Document layout detection data
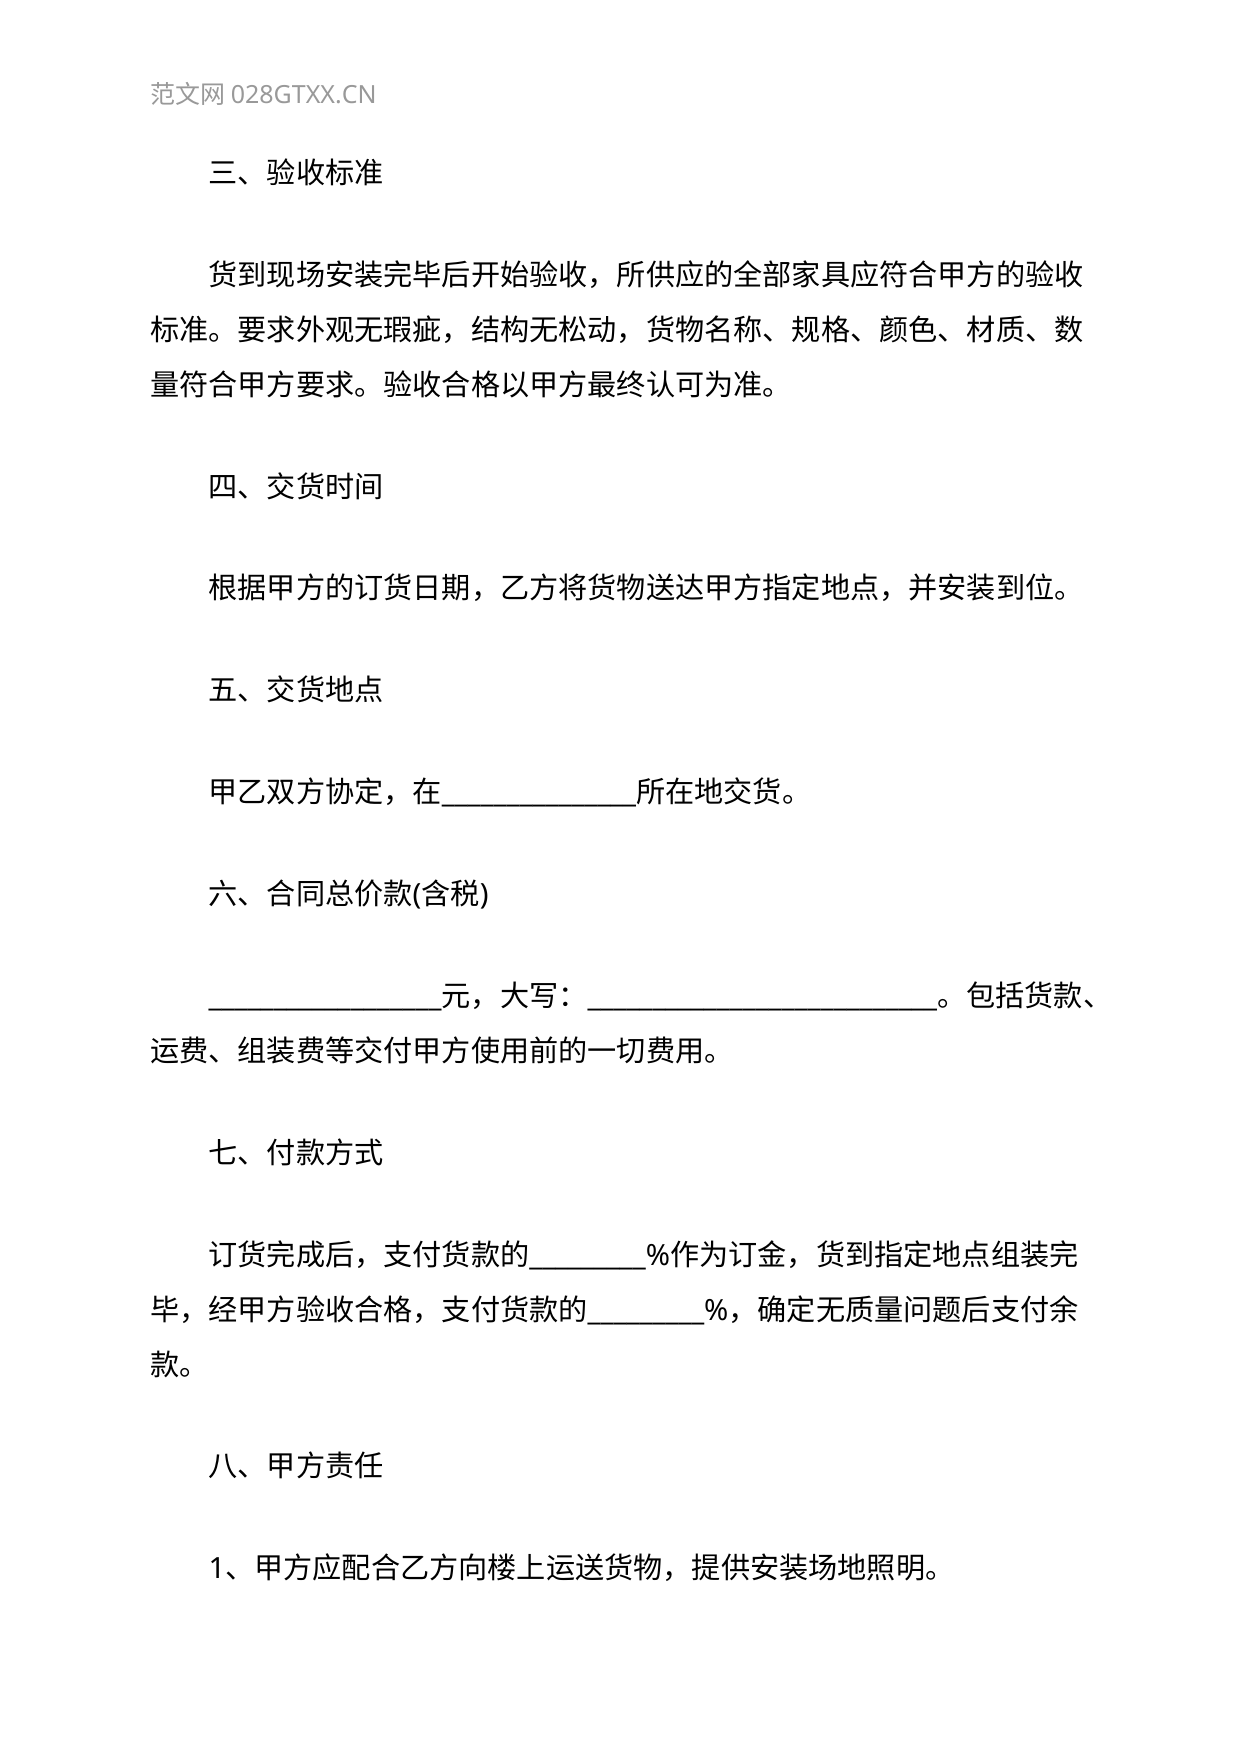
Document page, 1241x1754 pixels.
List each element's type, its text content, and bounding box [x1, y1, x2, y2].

text 八、甲方责任 [150, 1443, 1090, 1485]
text 三、验收标准 [150, 150, 1090, 192]
text 六、合同总价款(含税) [150, 871, 1090, 913]
text __________________元，大写：___________________________。包括货款、运费、组装费等交付甲方使用前的一切费用。 [150, 973, 1090, 1070]
text 七、付款方式 [150, 1129, 1090, 1172]
text 四、交货时间 [150, 463, 1090, 506]
text 订货完成后，支付货款的_________%作为订金，货到指定地点组装完毕，经甲方验收合格，支付货款的_________%，确定无质量问题后支付余款。 [150, 1231, 1090, 1383]
text 根据甲方的订货日期，乙方将货物送达甲方指定地点，并安装到位。 [150, 565, 1090, 607]
text 甲乙双方协定，在_______________所在地交货。 [150, 769, 1090, 811]
text 五、交货地点 [150, 667, 1090, 709]
text 货到现场安装完毕后开始验收，所供应的全部家具应符合甲方的验收标准。要求外观无瑕疵，结构无松动，货物名称、规格、颜色、材质、数量符合甲方要求。验收合格以甲方最终认可为准。 [150, 252, 1090, 404]
text 1、甲方应配合乙方向楼上运送货物，提供安装场地照明。 [150, 1545, 1090, 1587]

**What you are asked to do:**
Repeat the data exactly, excluding the pictures.

**Reply to the task:**
Document page, 1241x1754 pixels.
List each element's type, its text content, and bounding box [x1, y1, x2, y2].

text 八、甲方责任 [150, 1443, 1090, 1485]
text 三、验收标准 [150, 150, 1090, 192]
text 六、合同总价款(含税) [150, 871, 1090, 913]
text __________________元，大写：___________________________。包括货款、运费、组装费等交付甲方使用前的一切费用。 [150, 973, 1090, 1070]
text 七、付款方式 [150, 1129, 1090, 1172]
text 四、交货时间 [150, 463, 1090, 506]
text 订货完成后，支付货款的_________%作为订金，货到指定地点组装完毕，经甲方验收合格，支付货款的_________%，确定无质量问题后支付余款。 [150, 1231, 1090, 1383]
text 根据甲方的订货日期，乙方将货物送达甲方指定地点，并安装到位。 [150, 565, 1090, 607]
text 甲乙双方协定，在_______________所在地交货。 [150, 769, 1090, 811]
text 五、交货地点 [150, 667, 1090, 709]
text 货到现场安装完毕后开始验收，所供应的全部家具应符合甲方的验收标准。要求外观无瑕疵，结构无松动，货物名称、规格、颜色、材质、数量符合甲方要求。验收合格以甲方最终认可为准。 [150, 252, 1090, 404]
text 1、甲方应配合乙方向楼上运送货物，提供安装场地照明。 [150, 1545, 1090, 1587]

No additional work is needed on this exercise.